I haven’t read the “Foundation” books, so unlike Hari Seldon, I’m not armed with foreknowledge in that respect. Obviously, the name Isaac Asimov carries weight in science fiction, and for genre fans, his three laws of robotics (which play into the backstory of season 2) have long since become part of general awareness. However, in evaluating the storytelling decisions the “Foundation” TV series makes, I can only go by what’s onscreen, without knowing whether those decisions originated from the writers’ room or Asimov’s original source material.
That said, “Foundation” has a way of undoing certain twists, even re-undoing what’s already been undone once or twice over. But while it sometimes goes a little overboard with audience manipulation and lands like the Show That Cried Wolf, season 2 succeeds in cultivating an atmosphere of danger as it progresses. Characters, even those who can be resurrected via established cloning mechanisms, seem genuinely at risk. We get the sense that anything could happen since psychohistory is a psycho-killer that favors sweeping population patterns over any one person’s life. As Hari observes, there are “infinite ways to arrive at the inevitable.”
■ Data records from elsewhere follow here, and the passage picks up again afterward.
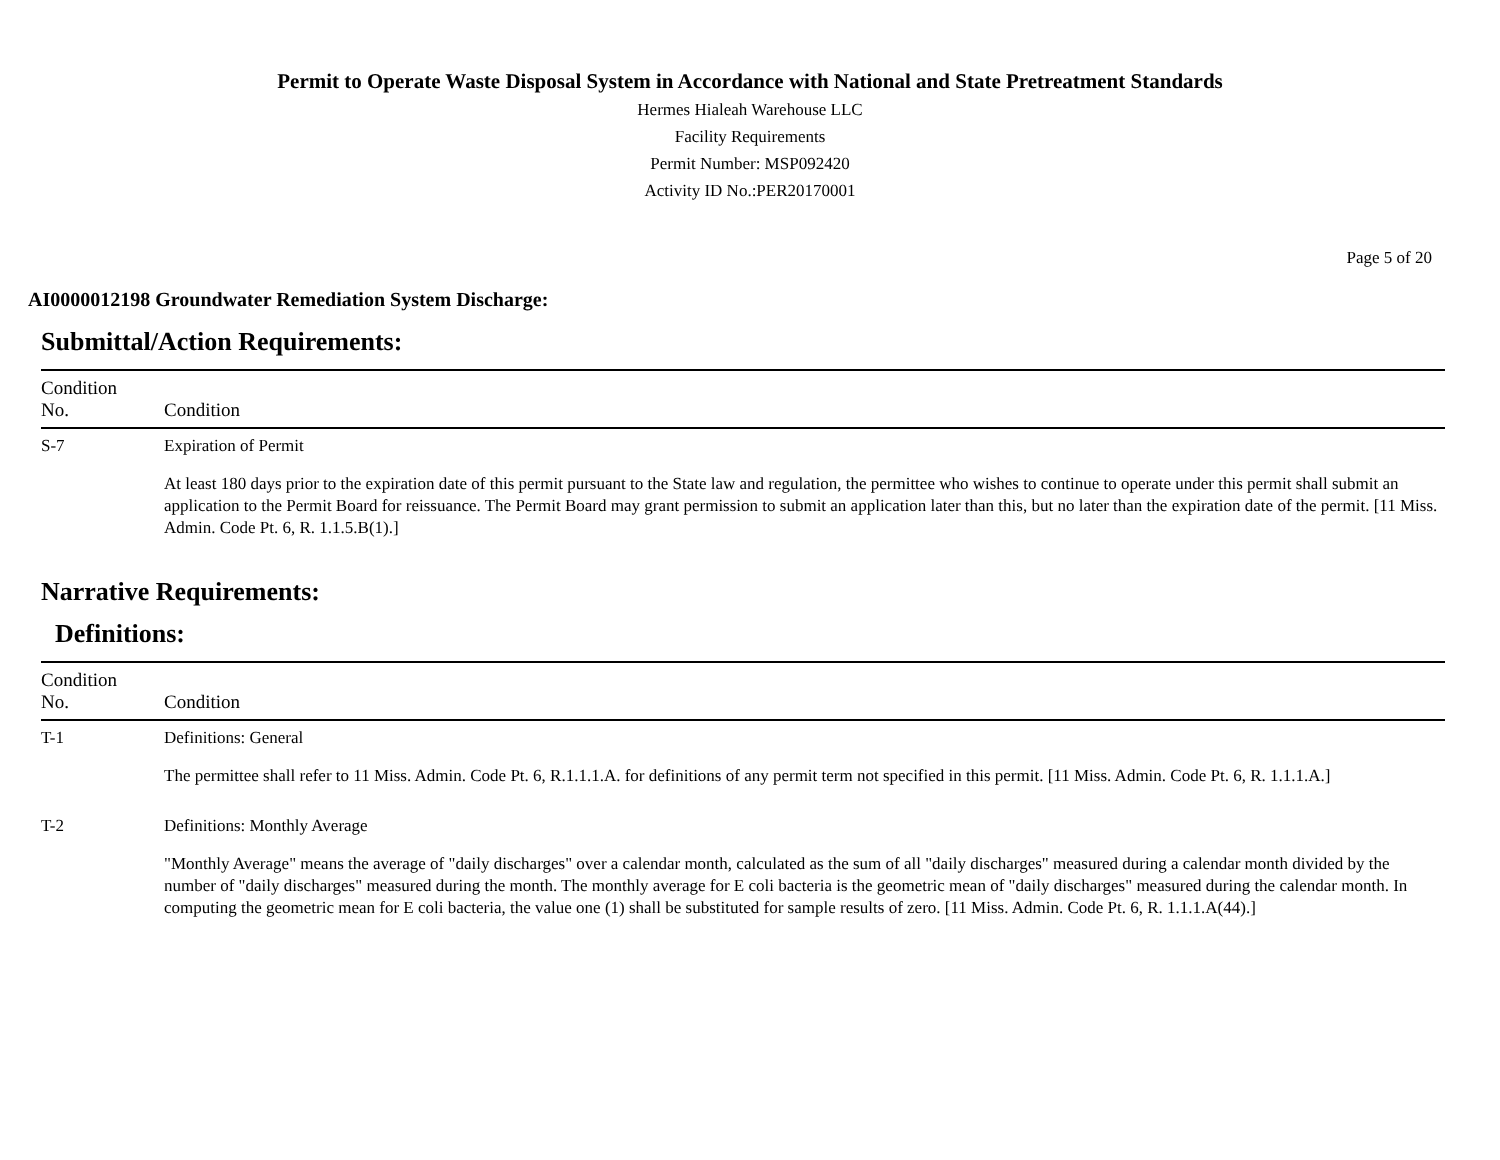Permit to Operate Waste Disposal System in Accordance with National and State Pretreatment Standards
Hermes Hialeah Warehouse LLC
Facility Requirements
Permit Number: MSP092420
Activity ID No.:PER20170001
Page 5 of 20
AI0000012198 Groundwater Remediation System Discharge:
Submittal/Action Requirements:
| Condition No. | Condition |
| --- | --- |
| S-7 | Expiration of Permit At least 180 days prior to the expiration date of this permit pursuant to the State law and regulation, the permittee who wishes to continue to operate under this permit shall submit an application to the Permit Board for reissuance. The Permit Board may grant permission to submit an application later than this, but no later than the expiration date of the permit. [11 Miss. Admin. Code Pt. 6, R. 1.1.5.B(1).] |
Narrative Requirements:
Definitions:
| Condition No. | Condition |
| --- | --- |
| T-1 | Definitions: General The permittee shall refer to 11 Miss. Admin. Code Pt. 6, R.1.1.1.A. for definitions of any permit term not specified in this permit. [11 Miss. Admin. Code Pt. 6, R. 1.1.1.A.] |
| T-2 | Definitions: Monthly Average "Monthly Average" means the average of "daily discharges" over a calendar month, calculated as the sum of all "daily discharges" measured during a calendar month divided by the number of "daily discharges" measured during the month. The monthly average for E coli bacteria is the geometric mean of "daily discharges" measured during the calendar month. In computing the geometric mean for E coli bacteria, the value one (1) shall be substituted for sample results of zero. [11 Miss. Admin. Code Pt. 6, R. 1.1.1.A(44).] |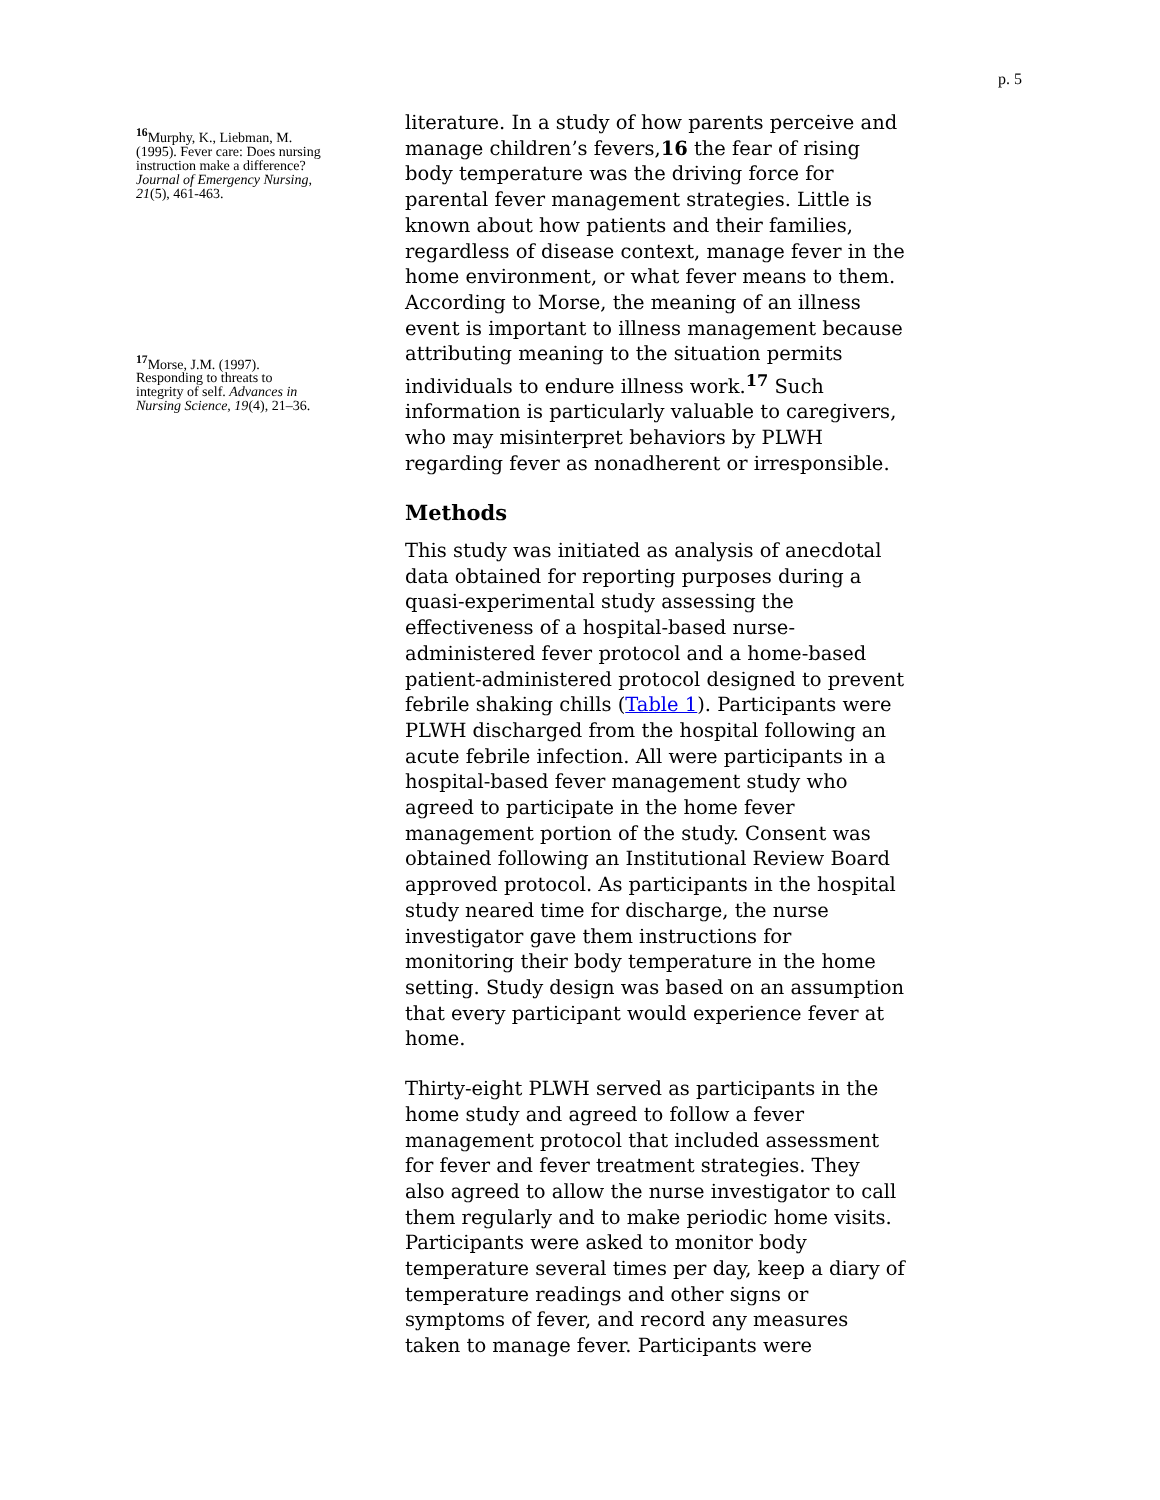p. 5
<sup>16</sup> Murphy, K., Liebman, M. (1995). Fever care: Does nursing instruction make a difference? Journal of Emergency Nursing, 21(5), 461-463.
<sup>17</sup> Morse, J.M. (1997). Responding to threats to integrity of self. Advances in Nursing Science, 19(4), 21–36.
literature. In a study of how parents perceive and manage children’s fevers,16 the fear of rising body temperature was the driving force for parental fever management strategies. Little is known about how patients and their families, regardless of disease context, manage fever in the home environment, or what fever means to them. According to Morse, the meaning of an illness event is important to illness management because attributing meaning to the situation permits individuals to endure illness work.<sup>17</sup> Such information is particularly valuable to caregivers, who may misinterpret behaviors by PLWH regarding fever as nonadherent or irresponsible.
Methods
This study was initiated as analysis of anecdotal data obtained for reporting purposes during a quasi-experimental study assessing the effectiveness of a hospital-based nurse-administered fever protocol and a home-based patient-administered protocol designed to prevent febrile shaking chills (Table 1). Participants were PLWH discharged from the hospital following an acute febrile infection. All were participants in a hospital-based fever management study who agreed to participate in the home fever management portion of the study. Consent was obtained following an Institutional Review Board approved protocol. As participants in the hospital study neared time for discharge, the nurse investigator gave them instructions for monitoring their body temperature in the home setting. Study design was based on an assumption that every participant would experience fever at home.
Thirty-eight PLWH served as participants in the home study and agreed to follow a fever management protocol that included assessment for fever and fever treatment strategies. They also agreed to allow the nurse investigator to call them regularly and to make periodic home visits. Participants were asked to monitor body temperature several times per day, keep a diary of temperature readings and other signs or symptoms of fever, and record any measures taken to manage fever. Participants were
The show isn’t as ruthless as “Game of Thrones,” though David S. Goyer has compared one moment to the Red Wedding, and here again, we have the rhythms of another diffuse drama with a sprawling cast. In “Foundation,” it’s as if Westeros is the whole wide universe, which means that there are cliffhangers, court intrigue, and even an element of light horror (specifically, folk horror) as the series sets down among a colony of Mentalics, led by Tellem Bond (a bewitching Rachel House). They can read minds and “un-voice” their thoughts rather than speaking them, but since we humans are wired differently, let’s be clear: once you get past the stage setting and fake-outs, “Foundation” season 2 improves on season 1 with a narrative that eventually comes into its own and feels like time well spent.
/Film Rating: 8 out of 10
New episodes of “Foundation” season 2 stream weekly, beginning July 14, 2023, on Apple TV+.